Sorenstam said that she arrived in Washington on the evening of Jan. 6 with her family. When asked if she regretted going ahead with the ceremony the next day at the White House, Sorenstam reiterated that she’s not one to second-guess.
“I’ve always been somebody to move forward,” she said. “I’m going to spend energy and continue to give back to the game of golf.”
Sorenstam, 50, won 72 times on the LPGA including 10 major championships and remains the only woman in history to shoot 59. The mother of two thrust herself into the business world after her retirement from the tour in 2008, building her ANNIKA brand and boosting the game worldwide.
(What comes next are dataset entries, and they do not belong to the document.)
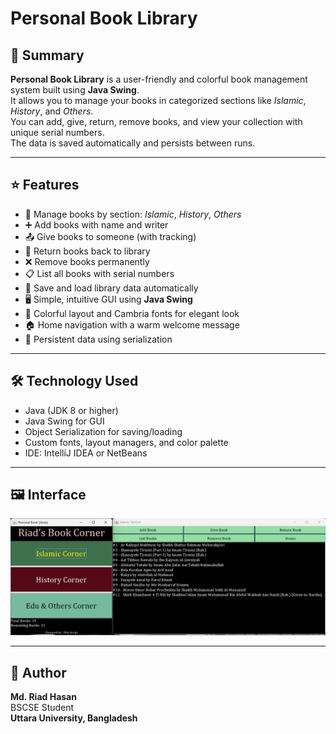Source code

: # Personal Book Library

## 📝 Summary

**Personal Book Library** is a user-friendly and colorful book management system built using **Java Swing**.  
It allows you to manage your books in categorized sections like *Islamic*, *History*, and *Others*.  
You can add, give, return, remove books, and view your collection with unique serial numbers.  
The data is saved automatically and persists between runs.

---

## ⭐ Features

- 📖 Manage books by section: *Islamic*, *History*, *Others*  
- ➕ Add books with name and writer  
- 📤 Give books to someone (with tracking)  
- 🔄 Return books back to library  
- ❌ Remove books permanently  
- 📋 List all books with serial numbers  
- 📂 Save and load library data automatically  
- 🖥️ Simple, intuitive GUI using **Java Swing**  
- 🎨 Colorful layout and Cambria fonts for elegant look  
- 🏠 Home navigation with a warm welcome message  
- 💾 Persistent data using serialization  

---

## 🛠️ Technology Used

- Java (JDK 8 or higher)  
- Java Swing for GUI  
- Object Serialization for saving/loading  
- Custom fonts, layout managers, and color palette  
- IDE: IntelliJ IDEA or NetBeans  

---

## 🖼️ Interface
 
<img src="Library.png" width="800"/>  
 

---

## 👤 Author

**Md. Riad Hasan**  
BSCSE Student  
**Uttara University, Bangladesh**
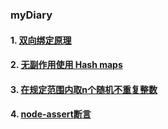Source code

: ### myDiary
#### 1. [双向绑定原理](./17.01.08/index.md)
#### 2. [无副作用使用 Hash maps](./17.01.10/index.md)

#### 3. [在规定范围内取n个随机不重复整数](./17.01.18/index.md)

#### 4. [node-assert断言](./18.01.21/index.md)
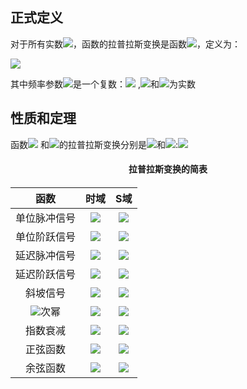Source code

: ## 正式定义

对于所有实数<img src="http://chart.googleapis.com/chart?cht=tx&chl= $t\ge0$" style="border:none;">，函数的拉普拉斯变换是函数<img src="http://chart.googleapis.com/chart?cht=tx&chl= F(s)" style="border:none;">，定义为：

<img src="http://chart.googleapis.com/chart?cht=tx&chl= $$F(s)=\int_{0}^{\infty}e^{-st}f(t)dt$$" style="border:none;">

其中频率参数<img src="http://chart.googleapis.com/chart?cht=tx&chl= $s$" style="border:none;">是一个复数：<img src="http://latex.codecogs.com/gif.latex?{s=\sigma} +{i\omega}" />  ,<img src="http://chart.googleapis.com/chart?cht=tx&chl= $\sigma$" style="border:none;">和<img src="http://chart.googleapis.com/chart?cht=tx&chl= $\omega$" style="border:none;">为实数

## 性质和定理

函数<img src="http://chart.googleapis.com/chart?cht=tx&chl= $f(t)$" style="border:none;"> 和<img src="http://chart.googleapis.com/chart?cht=tx&chl= $g(t)$" style="border:none;">的拉普拉斯变换分别是<img src="http://chart.googleapis.com/chart?cht=tx&chl= $F(s)$" style="border:none;">和<img src="http://chart.googleapis.com/chart?cht=tx&chl= $G(s)$" style="border:none;">:<img src="http://chart.googleapis.com/chart?cht=tx&chl= $$f(t)=\mathcal{L}^{-1}\{{F(s)}\}\\
g(t)=\mathcal{L}^{-1}\{{G(s)}\}$$" style="border:none;">


<h4><center>拉普拉斯变换的简表 <center><h4> 

|                          函数                          |                             时域                             |                             S域                              |
| :----------------------------------------------------: | :----------------------------------------------------------: | :----------------------------------------------------------: |
|                      单位脉冲信号                      | <img src="http://chart.googleapis.com/chart?cht=tx&chl= $\delta(t)$" style="border:none;"> | <img src="http://chart.googleapis.com/chart?cht=tx&chl= $1$" style="border:none;"> |
|                      单位阶跃信号                      | <img src="http://chart.googleapis.com/chart?cht=tx&chl= u(t)" style="border:none;"> | <img src="http://chart.googleapis.com/chart?cht=tx&chl= $\frac{1}{s}$ " style="border:none;"> |
|                      延迟脉冲信号                      | <img src="http://chart.googleapis.com/chart?cht=tx&chl= $\delta(t-\tau)$" style="border:none;"> | <img src="http://latex.codecogs.com/gif.latex?e^{-\tau {s}}" /> |
|                      延迟阶跃信号                      | <img src="http://chart.googleapis.com/chart?cht=tx&chl= $u(t-\tau)$" style="border:none;"> | <img src="http://latex.codecogs.com/gif.latex?\frac{1}{s}e^{-\tau{s}}" /> |
|                        斜坡信号                        | <img src="http://chart.googleapis.com/chart?cht=tx&chl= t\cdot {u(t)}" style="border:none;"> | <img src="http://chart.googleapis.com/chart?cht=tx&chl= \frac{1}{s^{2}}" style="border:none;"> |
| <img src="http://latex.codecogs.com/gif.latex?n"/>次幂 | <img src="http://chart.googleapis.com/chart?cht=tx&chl= $t^{n}u(t)$" style="border:none;"> | <img src="http://latex.codecogs.com/gif.latex?\frac{n!}{s^{n+1}}" /> |
|                        指数衰减                        | <img src="http://chart.googleapis.com/chart?cht=tx&chl= e^{-\alpha {t}\cdot {u(t)}" style="border:none;"> | <img src="http://latex.codecogs.com/gif.latex?\frac{1}{s+\alpha}" /> |
|                        正弦函数                        | <img src="http://chart.googleapis.com/chart?cht=tx&chl= \sin(\omega {t})\cdot {u(t)}" style="border:none;"> | <img src="http://latex.codecogs.com/gif.latex?\frac{\omega ^{2}}{s^{2}+\omega^{2}} " /> |
|                        余弦函数                        | <img src="http://chart.googleapis.com/chart?cht=tx&chl= \cos(\omega {t})\cdot {u(t)}" style="border:none;"> | <img src="http://latex.codecogs.com/gif.latex?\frac{s^{2}}{s^{2}+\omega^{2}}" /> |

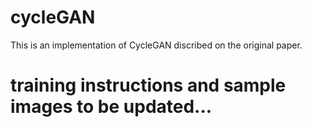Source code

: # cycleGAN

This is an implementation of CycleGAN discribed on the original paper.

# training instructions and sample images to be updated...
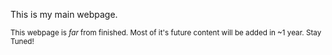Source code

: This is my main webpage.

<sup>This webpage is *far* from finished. Most of it's future content will be added in ~1 year. Stay Tuned!</sup>
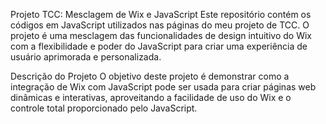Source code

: Projeto TCC: Mesclagem de Wix e JavaScript
Este repositório contém os códigos em JavaScript utilizados nas páginas do meu projeto de TCC. O projeto é uma mesclagem das funcionalidades de design intuitivo do Wix com a flexibilidade e poder do JavaScript para criar uma experiência de usuário aprimorada e personalizada.

Descrição do Projeto
O objetivo deste projeto é demonstrar como a integração de Wix com JavaScript pode ser usada para criar páginas web dinâmicas e interativas, aproveitando a facilidade de uso do Wix e o controle total proporcionado pelo JavaScript.
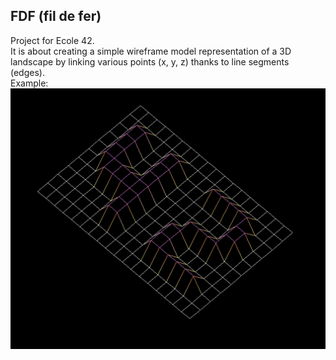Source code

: ## FDF (fil de fer)
Project for Ecole 42.<br>
It is about creating a simple wireframe model representation of a 3D landscape by linking various points (x, y, z) thanks to line segments (edges).<br>
Example:<br>
![expample](ft_map.png)
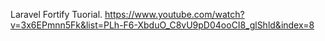 Laravel Fortify Tuorial.
https://www.youtube.com/watch?v=3x6EPmnn5Fk&list=PLh-F6-XbduO_C8vU9pD04ooCI8_glShld&index=8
In 2019, more than 600 girls from 60-plus countries competed in seven events across five continents through the Annika Foundation. There are 146 players competing on the Symetra Tour who have played in Sorenstam’s events and more than 60 players that have status on the LPGA.
Last December, the International Golf Federation Board elected Sorenstam as IGF President, a significant role given that the Olympics Games are scheduled this summer. In September, the eight-time Solheim Cup player and 2017 captain will lead Team Europe at the Junior Solheim Cup in Toledo, Ohio.
Many feel her sterling reputation a global ambassador for golf has now been significantly tarnished.
“I’ve heard from a lot of people, and you can imagine the range of emotions and comments,” Sorenstam said. “I hear clearly those who see it differently. … Now I’ve got my golf hat on. I am going to continue to be the mother I am, continue to be the philanthorpist I am, continue to be the golfer that I am. This week I’m going to pick up the clubs and we’re going to do that.”